The COVID-19 pandemic has clearly been difficult on kids. However, the depth and breadth of its impact is only slowly coming into view, especially for the most vulnerable children.
Previously, we spoke with Leonard Feld, MD, about the challenges children’s hospitals are facing to meet the needs of their patients. One of the major concerns that surfaced was addressing mental health, which has been exacerbated by health concerns, social isolation, economic pressures, and the seemingly endless array of school shootings and other violence.1
From 2016-2020 the number of children diagnosed with anxiety and/or depression increased by nearly 30%. That number is even higher for victims of abuse or neglect with nearly 50% of those with depression and other behavioral disorders reporting childhood maltreatment. Extended virtual classes and suspension of sports and other activities have also reduced the opportunity for teachers and coaches to observe warning signs and refer kids for help.2,3
Many child welfare agencies grappling with high turnover rates and low reimbursement lack a stable workforce and sufficient resources. Additionally, lack of appropriated treatment settings or access to resources can result in long waits and placement in out of state foster care, increasing the stress on children in need.

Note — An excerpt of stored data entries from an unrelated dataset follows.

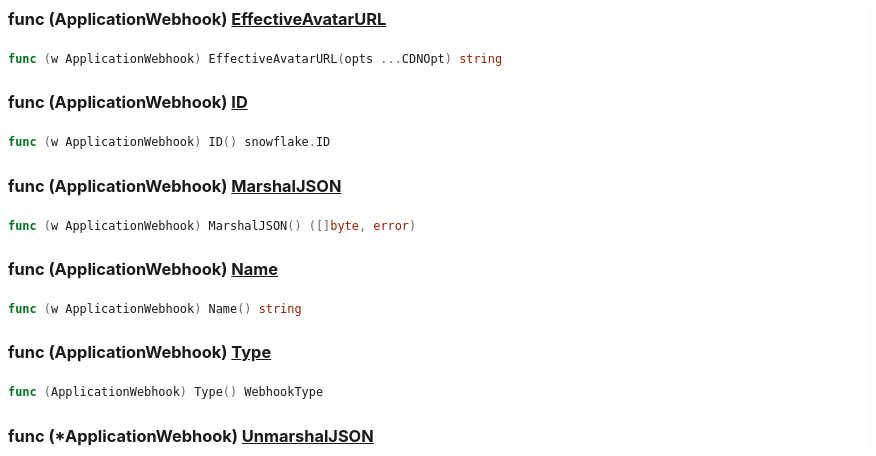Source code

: 

<a name="ApplicationWebhook.EffectiveAvatarURL"></a>
### func \(ApplicationWebhook\) [EffectiveAvatarURL](<https://github.com/disgoorg/disgo/blob/master/disgo/discord/webhook.go#L305>)

```go
func (w ApplicationWebhook) EffectiveAvatarURL(opts ...CDNOpt) string
```



<a name="ApplicationWebhook.ID"></a>
### func \(ApplicationWebhook\) [ID](<https://github.com/disgoorg/disgo/blob/master/disgo/discord/webhook.go#L293>)

```go
func (w ApplicationWebhook) ID() snowflake.ID
```



<a name="ApplicationWebhook.MarshalJSON"></a>
### func \(ApplicationWebhook\) [MarshalJSON](<https://github.com/disgoorg/disgo/blob/master/disgo/discord/webhook.go#L278>)

```go
func (w ApplicationWebhook) MarshalJSON() ([]byte, error)
```



<a name="ApplicationWebhook.Name"></a>
### func \(ApplicationWebhook\) [Name](<https://github.com/disgoorg/disgo/blob/master/disgo/discord/webhook.go#L297>)

```go
func (w ApplicationWebhook) Name() string
```



<a name="ApplicationWebhook.Type"></a>
### func \(ApplicationWebhook\) [Type](<https://github.com/disgoorg/disgo/blob/master/disgo/discord/webhook.go#L289>)

```go
func (ApplicationWebhook) Type() WebhookType
```



<a name="ApplicationWebhook.UnmarshalJSON"></a>
### func \(\*ApplicationWebhook\) [UnmarshalJSON](<https://github.com/disgoorg/disgo/blob/master/disgo/discord/webhook.go#L261>)
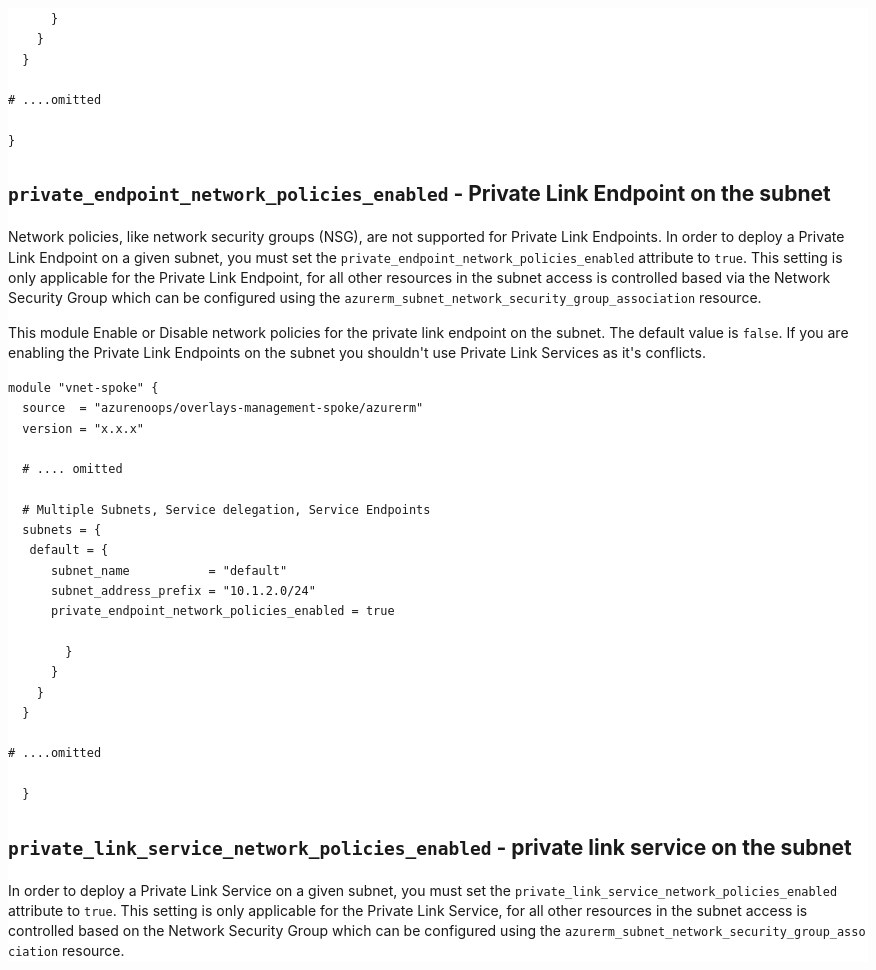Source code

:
```hcl
      }
    }
  }

# ....omitted

}
```

## `private_endpoint_network_policies_enabled` - Private Link Endpoint on the subnet

Network policies, like network security groups (NSG), are not supported for Private Link Endpoints. In order to deploy a Private Link Endpoint on a given subnet, you must set the `private_endpoint_network_policies_enabled` attribute to `true`. This setting is only applicable for the Private Link Endpoint, for all other resources in the subnet access is controlled based via the Network Security Group which can be configured using the `azurerm_subnet_network_security_group_association` resource.

This module Enable or Disable network policies for the private link endpoint on the subnet. The default value is `false`. If you are enabling the Private Link Endpoints on the subnet you shouldn't use Private Link Services as it's conflicts.

```hcl
module "vnet-spoke" {
  source  = "azurenoops/overlays-management-spoke/azurerm"
  version = "x.x.x"

  # .... omitted

  # Multiple Subnets, Service delegation, Service Endpoints
  subnets = {
   default = {
      subnet_name           = "default"
      subnet_address_prefix = "10.1.2.0/24"
      private_endpoint_network_policies_enabled = true

        }
      }
    }
  }

# ....omitted

  }
```

## `private_link_service_network_policies_enabled` - private link service on the subnet

In order to deploy a Private Link Service on a given subnet, you must set the `private_link_service_network_policies_enabled` attribute to `true`. This setting is only applicable for the Private Link Service, for all other resources in the subnet access is controlled based on the Network Security Group which can be configured using the `azurerm_subnet_network_security_group_association` resource.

To get further perspective, we spoke with Guidehouse’s State Government Health Leader Tamyra Porter. She discussed the recent call to action from the U.S. Department of Health and Human Services to maximize support for children’s mental health needs. Agencies including the Centers for Medicare & Medicaid Services, the Health Resources and Services Administration, the Substance Abuse and Mental Health Services Administration, and the Centers for Disease Control and Prevention have pledged to coordinate federal funding streams for states to support this effort and strengthen children’s well-being.4
There is a major need for agencies to proactively evaluate organizational wellness and implement policies and programs to enhance child and caregiver well-being. This includes innovating funding streams to support the right interventions at the point of care, dedicating the appropriate resources, and investing in interoperable systems so that agencies and caregivers communicate more effectively.
New coordinated funding can provide a clear opportunity to overcome legacy obstacles, embrace innovation, and properly serve the most vulnerable among us. To do this, state, local, and territorial governments will need to prioritize their needs, secure the necessary funds, and develop a roadmap for transformation.